**Task directions**
Collect all lines from the records below that include the word "vial".

**Material provided**
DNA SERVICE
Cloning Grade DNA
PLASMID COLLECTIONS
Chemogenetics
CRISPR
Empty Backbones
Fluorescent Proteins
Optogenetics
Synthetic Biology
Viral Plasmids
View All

==

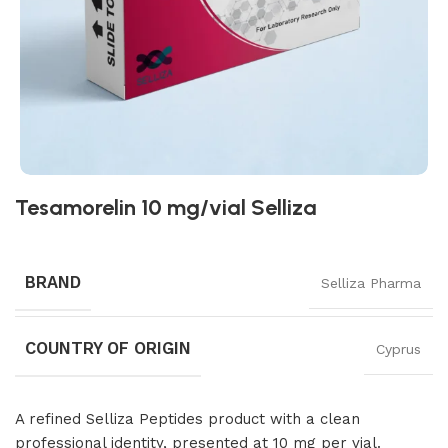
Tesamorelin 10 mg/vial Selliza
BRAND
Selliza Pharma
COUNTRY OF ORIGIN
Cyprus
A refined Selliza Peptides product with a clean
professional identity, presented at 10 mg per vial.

**Result below**
Tesamorelin 10 mg/vial Selliza
professional identity, presented at 10 mg per vial.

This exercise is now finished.